Tüm dosya kapsamı incelendiğinde, somut uyuşmazlıkta; davanın, dava dışı Çevre ve Şehircilik Bakanlığı Avrupa Birliği Dış İlişkiler Genel Müdürlüğü ile davalı arasında yapıldığı dava dilekçesinde belirtilen 2009 TR 16IPR011 – 01/SER / 26 numaralı ”AB Genel Bütçesinden Finanse Edilen Avrupa Birliği Dış Eylemleri İçin Hizmet Sözleşmesi” kapsamında davalı ile ”…İçme Suyu Tedarik Projesi için teknik destek ve supervisörlük hizmeti” sözleşmesi nedeniyle davacı ve davalı arasında 14/12/2015 – 17/01/2016 tarihli Müşavirlik Sözleşmesinin düzenlendiği, taraflar arasındaki ihtilafın; düzenlenen bu müşavirlik sözleşmesi kapsamında davacının edimlerini yerine getirip getirmediği, söz konusu sözleşmeye istinaden davacının dava dışı bakanlıktan yaptığı hak ediş alacakları bakımından % 5 oranında hak ediş alacağı olup olmadığı, davalı tarafça bu yönde ödeme yapılıp yapılmadığı, davalı tarafın takibe yönelik itirazının haklı olup olmadığı, noktasında olduğu anlaşılmaktadır.

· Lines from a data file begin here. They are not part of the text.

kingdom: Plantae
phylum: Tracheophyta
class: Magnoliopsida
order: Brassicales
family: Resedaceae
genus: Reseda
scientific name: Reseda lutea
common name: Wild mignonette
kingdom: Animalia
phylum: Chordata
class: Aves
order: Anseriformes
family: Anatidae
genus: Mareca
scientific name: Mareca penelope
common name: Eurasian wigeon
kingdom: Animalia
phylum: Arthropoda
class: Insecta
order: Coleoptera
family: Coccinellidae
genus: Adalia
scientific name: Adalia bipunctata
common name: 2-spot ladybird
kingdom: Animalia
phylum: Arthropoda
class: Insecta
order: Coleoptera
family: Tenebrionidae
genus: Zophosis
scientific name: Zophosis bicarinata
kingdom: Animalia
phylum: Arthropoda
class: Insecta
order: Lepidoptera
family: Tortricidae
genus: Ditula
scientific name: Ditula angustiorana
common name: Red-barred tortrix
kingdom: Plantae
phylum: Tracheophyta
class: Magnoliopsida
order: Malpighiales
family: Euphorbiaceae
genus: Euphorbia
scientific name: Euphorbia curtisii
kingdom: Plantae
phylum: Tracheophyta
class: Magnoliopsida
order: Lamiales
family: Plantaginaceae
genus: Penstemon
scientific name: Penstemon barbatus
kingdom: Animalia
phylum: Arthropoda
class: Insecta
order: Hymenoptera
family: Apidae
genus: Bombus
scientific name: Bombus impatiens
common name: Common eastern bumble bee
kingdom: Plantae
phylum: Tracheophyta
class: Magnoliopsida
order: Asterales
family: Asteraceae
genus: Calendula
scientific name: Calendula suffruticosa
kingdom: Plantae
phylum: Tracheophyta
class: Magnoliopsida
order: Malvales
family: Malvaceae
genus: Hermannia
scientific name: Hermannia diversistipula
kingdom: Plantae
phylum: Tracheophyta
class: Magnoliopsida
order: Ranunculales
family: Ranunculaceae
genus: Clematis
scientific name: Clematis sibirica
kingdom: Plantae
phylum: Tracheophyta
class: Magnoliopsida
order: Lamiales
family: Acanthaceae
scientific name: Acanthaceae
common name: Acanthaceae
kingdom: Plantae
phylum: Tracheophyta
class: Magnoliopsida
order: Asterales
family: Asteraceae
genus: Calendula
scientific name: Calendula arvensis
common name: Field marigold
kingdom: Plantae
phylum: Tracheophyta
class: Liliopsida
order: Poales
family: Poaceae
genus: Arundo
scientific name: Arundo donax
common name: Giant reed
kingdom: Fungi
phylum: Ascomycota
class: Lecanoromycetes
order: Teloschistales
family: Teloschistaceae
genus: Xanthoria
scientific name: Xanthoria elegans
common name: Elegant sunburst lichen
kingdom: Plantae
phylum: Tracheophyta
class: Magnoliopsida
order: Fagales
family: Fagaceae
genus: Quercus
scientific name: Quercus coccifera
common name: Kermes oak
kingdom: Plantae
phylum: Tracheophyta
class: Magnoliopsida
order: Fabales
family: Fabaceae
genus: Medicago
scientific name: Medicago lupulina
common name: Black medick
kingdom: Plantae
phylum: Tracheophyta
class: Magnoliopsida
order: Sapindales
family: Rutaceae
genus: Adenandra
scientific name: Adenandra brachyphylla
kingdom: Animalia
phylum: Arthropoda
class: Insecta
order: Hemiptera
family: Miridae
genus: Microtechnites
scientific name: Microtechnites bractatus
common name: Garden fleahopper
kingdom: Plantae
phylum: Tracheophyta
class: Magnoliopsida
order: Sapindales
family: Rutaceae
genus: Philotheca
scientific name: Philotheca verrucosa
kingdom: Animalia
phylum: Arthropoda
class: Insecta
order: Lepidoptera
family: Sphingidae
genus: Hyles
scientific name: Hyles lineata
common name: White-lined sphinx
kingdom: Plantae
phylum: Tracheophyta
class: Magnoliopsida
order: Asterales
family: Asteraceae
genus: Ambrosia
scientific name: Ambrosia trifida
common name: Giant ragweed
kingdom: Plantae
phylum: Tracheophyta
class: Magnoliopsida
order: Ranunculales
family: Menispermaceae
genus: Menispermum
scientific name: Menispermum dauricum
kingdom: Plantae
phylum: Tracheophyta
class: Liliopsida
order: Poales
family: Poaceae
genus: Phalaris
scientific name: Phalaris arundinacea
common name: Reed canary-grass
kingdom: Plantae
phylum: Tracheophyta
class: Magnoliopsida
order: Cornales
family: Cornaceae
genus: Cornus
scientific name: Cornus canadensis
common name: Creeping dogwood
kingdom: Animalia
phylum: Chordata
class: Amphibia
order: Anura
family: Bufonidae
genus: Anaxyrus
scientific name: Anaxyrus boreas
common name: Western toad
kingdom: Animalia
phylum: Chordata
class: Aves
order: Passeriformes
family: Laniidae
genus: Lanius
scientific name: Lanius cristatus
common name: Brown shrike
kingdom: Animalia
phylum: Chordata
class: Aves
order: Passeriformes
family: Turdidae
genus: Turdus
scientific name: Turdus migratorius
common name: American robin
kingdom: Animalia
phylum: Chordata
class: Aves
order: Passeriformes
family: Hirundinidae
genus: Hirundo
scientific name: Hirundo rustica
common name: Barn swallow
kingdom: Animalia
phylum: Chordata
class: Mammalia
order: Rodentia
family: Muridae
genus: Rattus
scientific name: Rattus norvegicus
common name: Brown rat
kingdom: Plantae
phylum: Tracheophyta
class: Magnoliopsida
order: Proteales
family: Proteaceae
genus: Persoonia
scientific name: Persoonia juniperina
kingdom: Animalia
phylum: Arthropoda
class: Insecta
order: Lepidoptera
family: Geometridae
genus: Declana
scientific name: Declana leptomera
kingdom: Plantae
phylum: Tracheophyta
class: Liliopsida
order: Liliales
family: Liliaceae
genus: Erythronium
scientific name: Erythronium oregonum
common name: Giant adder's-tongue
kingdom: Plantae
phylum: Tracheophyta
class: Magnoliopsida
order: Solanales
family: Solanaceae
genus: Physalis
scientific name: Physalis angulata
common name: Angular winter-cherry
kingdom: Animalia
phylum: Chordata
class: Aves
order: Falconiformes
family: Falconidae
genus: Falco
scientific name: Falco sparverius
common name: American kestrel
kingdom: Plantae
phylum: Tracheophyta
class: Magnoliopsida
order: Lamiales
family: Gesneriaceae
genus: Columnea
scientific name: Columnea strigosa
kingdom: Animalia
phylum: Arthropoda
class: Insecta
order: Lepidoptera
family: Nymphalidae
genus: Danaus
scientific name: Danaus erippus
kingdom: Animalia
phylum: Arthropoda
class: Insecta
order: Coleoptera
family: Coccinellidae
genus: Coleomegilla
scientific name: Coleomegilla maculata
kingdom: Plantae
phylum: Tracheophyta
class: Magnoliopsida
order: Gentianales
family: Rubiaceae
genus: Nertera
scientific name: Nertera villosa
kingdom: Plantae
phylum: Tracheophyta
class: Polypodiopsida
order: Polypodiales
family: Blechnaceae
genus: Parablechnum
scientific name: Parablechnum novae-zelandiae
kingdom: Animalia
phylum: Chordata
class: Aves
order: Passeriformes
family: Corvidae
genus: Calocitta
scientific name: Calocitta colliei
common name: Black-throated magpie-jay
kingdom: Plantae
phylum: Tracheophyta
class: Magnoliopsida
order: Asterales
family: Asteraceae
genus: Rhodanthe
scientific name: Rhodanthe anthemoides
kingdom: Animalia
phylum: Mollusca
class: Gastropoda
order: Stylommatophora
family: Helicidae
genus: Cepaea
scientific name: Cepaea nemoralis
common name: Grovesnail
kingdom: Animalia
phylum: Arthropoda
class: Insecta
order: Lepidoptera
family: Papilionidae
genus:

Davaya konu …. İcra Müdürlüğünün 2019/10757 E. Sayılı dosyası incelendiğinde; davacı/alacaklı şirket tarafından davalı/borçlu aleyhine ”16/03/2017 Tarih, …numaralı, 9.726,50 Euro tutarlı, 30/04/2019 Tarih, 190061/362/13/04 numaralı, 17.572,00 Euro tutarlı” iki adet fatura dayanak gösterilerek toplam 56.455,50 Euro alacak için genel haciz yolu ile icra takibi başlatıldığı, buna ilişkin ödeme emrinin 09/08/2019 tarihinde davalı borçluya tebliğ edildiği, davalı tarafça yasal süresi içerisinde 09/08/2019 tarihinde borca itiraz edilmesi üzerine takibin durmasına karar verildiği, durma kararının alacaklıya tebliğ edildiğine ilişkin bir kaydın icra dosyasında yer almadığı, davacı/alacaklı tarafından İİK’nın 67. Maddesi hükümlerine göre 1 yıllık hak düşürücü süre içerisinde dava değeri 56.455,50 Euro (439.381,86-TL) olarak iş bu itirazın iptali davasının açıldığı anlaşılmıştır.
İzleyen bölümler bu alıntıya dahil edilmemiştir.